We woke up before the alarm went off, rolling over to look at the green numbers on the digital alarm clock: 6:55AM. In “real life”, this would be oversleeping by more than an hour, but this was the day that we started a three month hiatus from real life.
Five minutes later, when her phone alarm went off, my mom climbed out of the bed next to us and ambled over to the window, where she pulled back the heavy hotel room curtain, letting the bright sunlight pour into the room. We were at the Whistler Inn in Jasper, Alberta. It had taken us nearly two weeks to get here from Arlington, Massachusetts, but, finally, our trip was about to begin. We were about to embark on the Great Divide Mountain Bike Route!
Only two days earlier, Adventure Cycling Association had released updated maps for this route, which included a northern origin in Jasper, about 300 miles north of where the previous starting point had been, in Banff.
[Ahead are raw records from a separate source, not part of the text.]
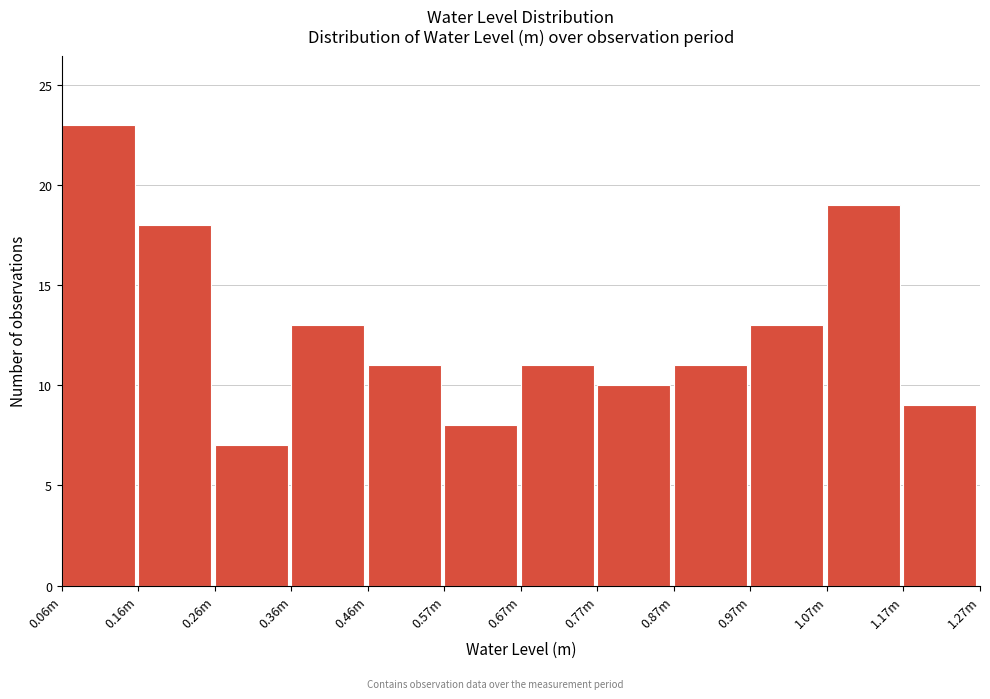

Reading left to right, transcribe all the data shown in this chart.

0.06m=23	0.16m=18	0.26m=7	0.36m=13	0.46m=11	0.57m=8	0.67m=11	0.77m=10	0.87m=11	0.97m=13	1.07m=19	1.17m=9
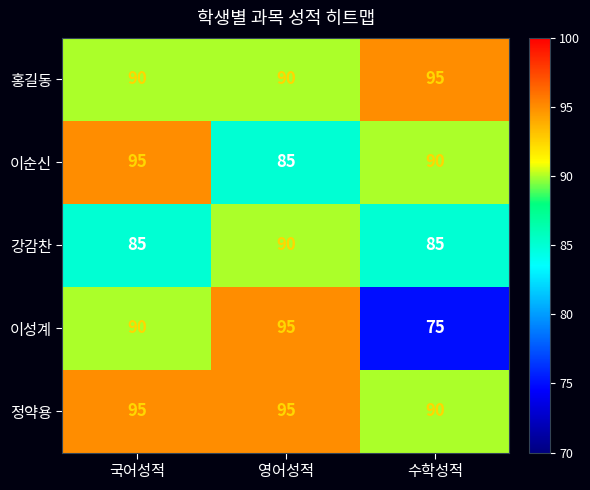

True or false: 이성계 has a value of 103 at 수학성적.

False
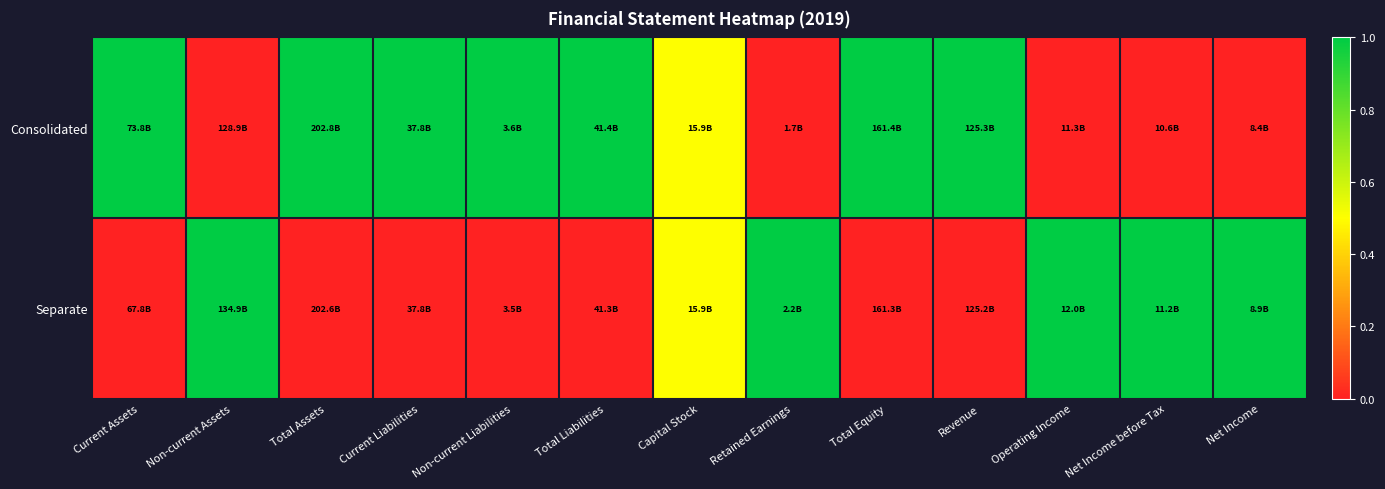

Reading right to left, transcribe all the data shown in this chart.

Consolidated: Net Income=0.0	Net Income before Tax=0.0	Operating Income=0.0	Revenue=1.0	Total Equity=1.0	Retained Earnings=0.0	Capital Stock=0.5	Total Liabilities=1.0	Non-current Liabilities=1.0	Current Liabilities=1.0	Total Assets=1.0	Non-current Assets=0.0	Current Assets=1.0
Separate: Net Income=1.0	Net Income before Tax=1.0	Operating Income=1.0	Revenue=0.0	Total Equity=0.0	Retained Earnings=1.0	Capital Stock=0.5	Total Liabilities=0.0	Non-current Liabilities=0.0	Current Liabilities=0.0	Total Assets=0.0	Non-current Assets=1.0	Current Assets=0.0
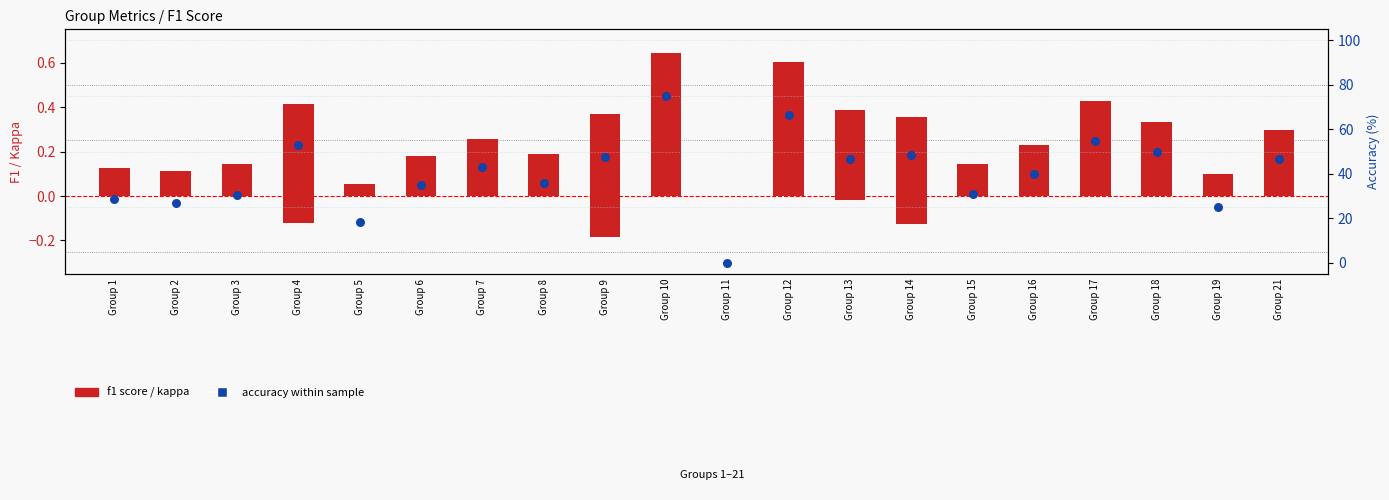

Which series contains the highest Y value?

accuracy (%)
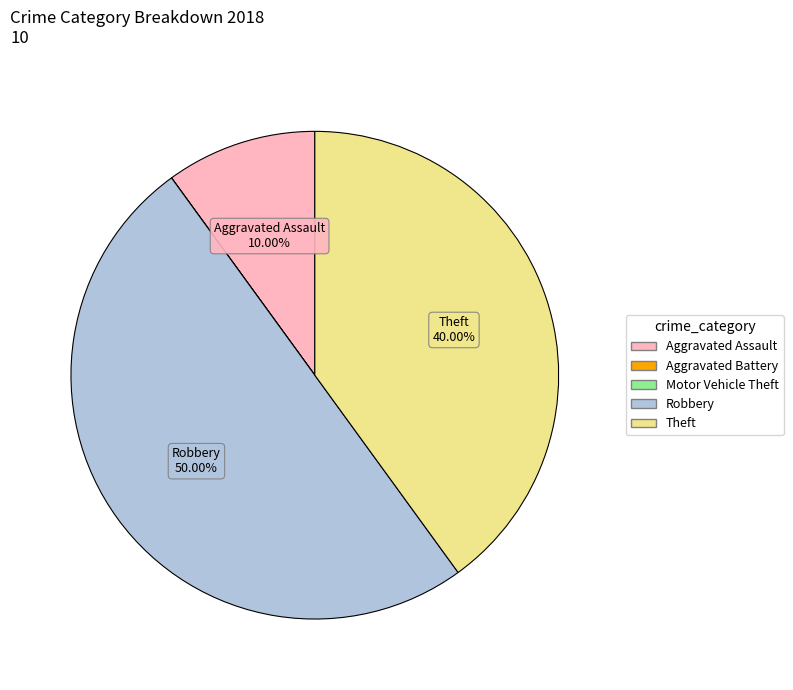

Is the sum of Theft and Robbery greater than half?

Yes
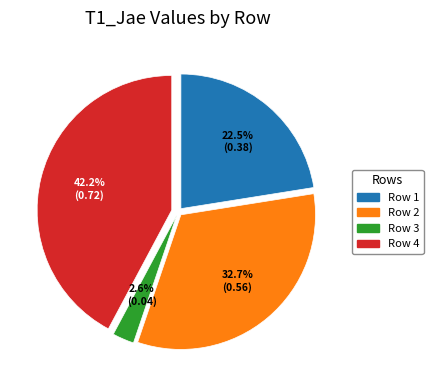

What percentage is the Row 3 slice, to the nearest percent?

3%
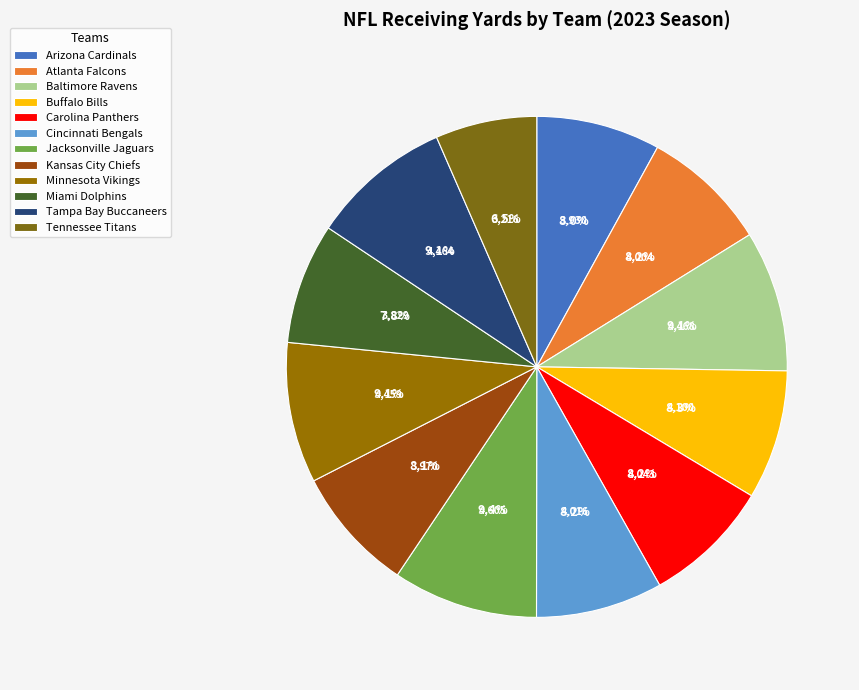

What is the largest slice in the pie chart?

Jacksonville Jaguars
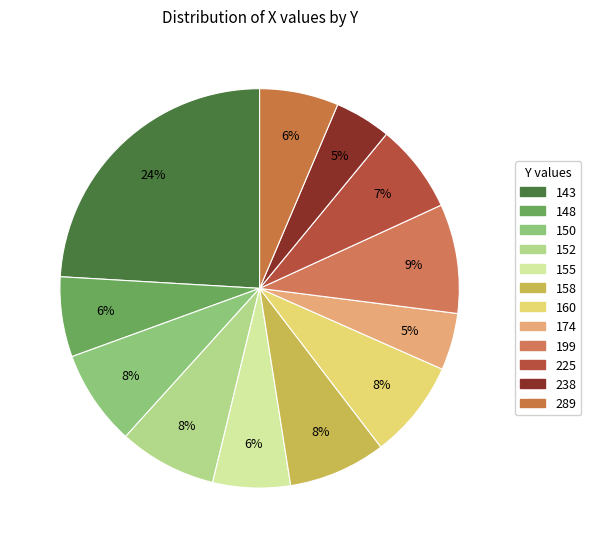

Is it true that 158 is 2% of the pie?

False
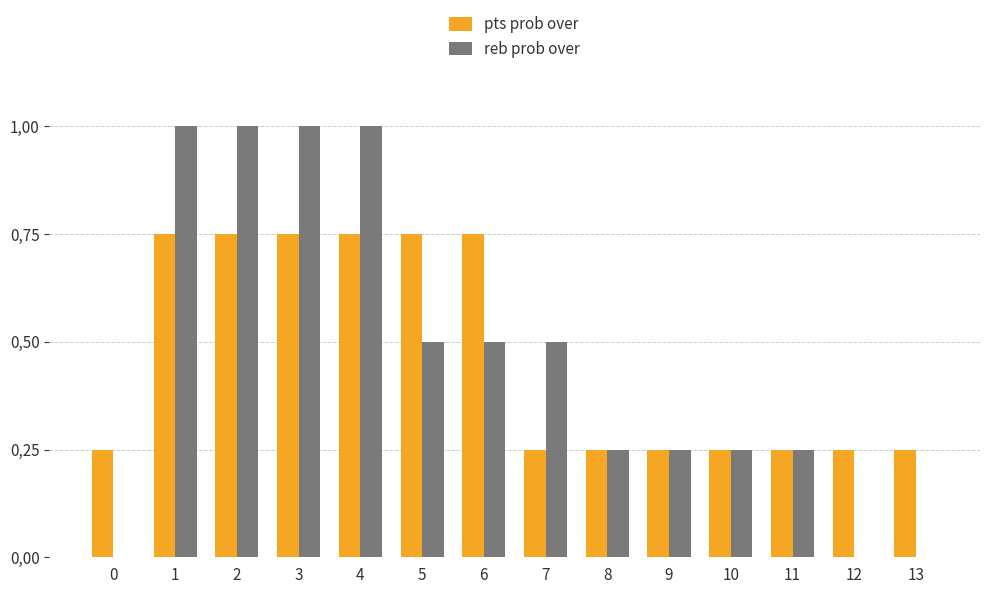

At how many categories does at least one series exceed 0?

14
Chris had checked their website almost daily after they pushed back the release from May and had even sent a few emails pestering them about the release. Fortunately, the turnout of the maps was delayed no further, and we had purchased and downloaded the GPX files the previous night, converted them to FIT files, and loaded them onto our Garmin Edge Touring.
Although the day was marked by a glaring overture of happiness and excitement, there were undertones of sadness. My parents had accompanied us for much of the journey to start the journey, and today, Father’s Day, no less, was the day we bid them adieu. Though parting is such sweet sorrow, we plan to meet them in northern Montana in only a few weeks.
After breakfast at Tim Hortons and after taking a few pictures at the start, we started off down the road, with my dad’s big white Toyota Tundra following us slowly, honking, with arms waving out the windows, until we turned east, and they continued south towards Bozeman.
Though we were almost immediately detoured by an elk calving area, the day did not disappoint. We enjoyed cerulean skies with views of majestic mountains and greenish-blue water.
The route took us north, which seemed counter intuitive, but we knew from the GPS track that we would turn south after we reached Hinton.
Before long, the route led us to some singletrack, called The Overlander Trail. Here, we ran into a few other cyclists as well as some hikers with mountain climbing ropes, headed to scale some nearby rock face. We talked to many of them; two of the cyclists, David and Sebastian, are from Edmonton. If my phone ever comes back to life (it died completely after a few days and all revival attempts have failed ), I’ll add a picture of them here!
We also stopped at what first appeared to be a lake, but which we soon realized was just an incredibly wide section of the Athabasca River. With sandy beaches beckoning, we pulled off and waded into the icy water. 500 meters in, the water was still only up to our calves!
We also were lucky to see a family of mountain sheep bounding off of a cliff towards the road, and, later, a large elk grazing by the road, unperturbed by the passersby stopping to snap pictures of his huge rack.
After exiting the park, we reached a brewery on the outskirts of Hinton. After each getting a flight, we realized that there was a campground next door, Jasper Gates Campground, so we decided to stay and were given a tent site in the back corner. It was great to have a hot shower at the end of an absolutely lovely first day!